Work item: Restate verbatim the span of lines below between the line with "- referanseAvskriver Journalpost" and the line with "- dokumentstatus", including those two lines, and only that span.
------ Data to examine ------
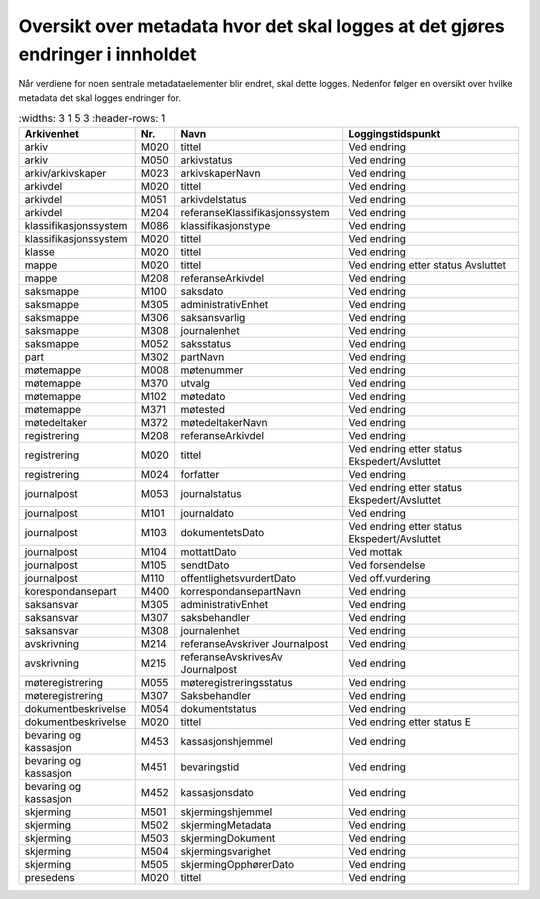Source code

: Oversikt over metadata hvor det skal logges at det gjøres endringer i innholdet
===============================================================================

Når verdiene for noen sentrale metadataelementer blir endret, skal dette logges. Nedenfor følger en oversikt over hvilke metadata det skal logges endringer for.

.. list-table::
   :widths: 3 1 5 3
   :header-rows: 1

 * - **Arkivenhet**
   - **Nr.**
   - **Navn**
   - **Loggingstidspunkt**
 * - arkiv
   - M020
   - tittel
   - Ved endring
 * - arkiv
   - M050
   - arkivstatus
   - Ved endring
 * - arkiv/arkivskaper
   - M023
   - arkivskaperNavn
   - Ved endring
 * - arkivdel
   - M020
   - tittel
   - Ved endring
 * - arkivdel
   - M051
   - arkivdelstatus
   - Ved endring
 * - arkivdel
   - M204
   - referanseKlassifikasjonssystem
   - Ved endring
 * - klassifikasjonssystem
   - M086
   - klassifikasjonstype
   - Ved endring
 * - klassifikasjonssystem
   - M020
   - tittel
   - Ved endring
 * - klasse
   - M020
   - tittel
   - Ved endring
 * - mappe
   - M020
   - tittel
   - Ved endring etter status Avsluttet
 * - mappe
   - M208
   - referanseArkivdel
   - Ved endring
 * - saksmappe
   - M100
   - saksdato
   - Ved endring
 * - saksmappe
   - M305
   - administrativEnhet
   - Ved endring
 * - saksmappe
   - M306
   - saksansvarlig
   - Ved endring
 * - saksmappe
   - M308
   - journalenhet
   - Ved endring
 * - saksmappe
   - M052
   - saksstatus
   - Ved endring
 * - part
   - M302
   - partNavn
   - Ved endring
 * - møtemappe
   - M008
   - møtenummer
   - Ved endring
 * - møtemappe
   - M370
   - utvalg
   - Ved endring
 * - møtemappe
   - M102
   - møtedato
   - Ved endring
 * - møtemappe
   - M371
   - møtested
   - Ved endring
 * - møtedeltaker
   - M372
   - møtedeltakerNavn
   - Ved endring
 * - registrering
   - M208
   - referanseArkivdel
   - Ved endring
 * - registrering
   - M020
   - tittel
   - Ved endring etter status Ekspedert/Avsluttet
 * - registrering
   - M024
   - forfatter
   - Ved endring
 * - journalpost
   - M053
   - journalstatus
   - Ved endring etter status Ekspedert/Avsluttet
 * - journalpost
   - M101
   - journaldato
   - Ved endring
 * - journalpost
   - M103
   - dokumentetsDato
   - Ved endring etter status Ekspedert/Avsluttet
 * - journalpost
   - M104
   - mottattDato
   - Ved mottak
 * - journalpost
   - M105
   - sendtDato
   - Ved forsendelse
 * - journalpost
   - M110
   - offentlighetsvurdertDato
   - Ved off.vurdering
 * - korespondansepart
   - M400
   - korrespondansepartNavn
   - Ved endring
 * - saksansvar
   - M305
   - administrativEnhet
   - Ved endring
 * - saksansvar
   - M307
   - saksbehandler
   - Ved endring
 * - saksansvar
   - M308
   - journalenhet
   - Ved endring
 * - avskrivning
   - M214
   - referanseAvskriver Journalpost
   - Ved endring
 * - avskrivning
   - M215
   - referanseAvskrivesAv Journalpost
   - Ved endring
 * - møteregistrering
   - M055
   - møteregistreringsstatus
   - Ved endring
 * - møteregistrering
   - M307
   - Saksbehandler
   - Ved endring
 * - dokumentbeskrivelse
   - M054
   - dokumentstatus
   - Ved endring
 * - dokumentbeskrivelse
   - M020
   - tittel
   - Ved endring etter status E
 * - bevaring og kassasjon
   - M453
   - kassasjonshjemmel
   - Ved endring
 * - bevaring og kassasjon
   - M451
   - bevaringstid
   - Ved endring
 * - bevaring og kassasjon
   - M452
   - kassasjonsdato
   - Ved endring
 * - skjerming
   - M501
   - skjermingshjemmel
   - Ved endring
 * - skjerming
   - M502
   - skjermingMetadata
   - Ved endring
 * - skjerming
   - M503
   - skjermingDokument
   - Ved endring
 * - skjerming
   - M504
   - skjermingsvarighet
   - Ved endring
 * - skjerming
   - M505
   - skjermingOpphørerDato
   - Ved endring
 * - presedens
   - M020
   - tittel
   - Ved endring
------
Task result:
   - referanseAvskriver Journalpost
   - Ved endring
 * - avskrivning
   - M215
   - referanseAvskrivesAv Journalpost
   - Ved endring
 * - møteregistrering
   - M055
   - møteregistreringsstatus
   - Ved endring
 * - møteregistrering
   - M307
   - Saksbehandler
   - Ved endring
 * - dokumentbeskrivelse
   - M054
   - dokumentstatus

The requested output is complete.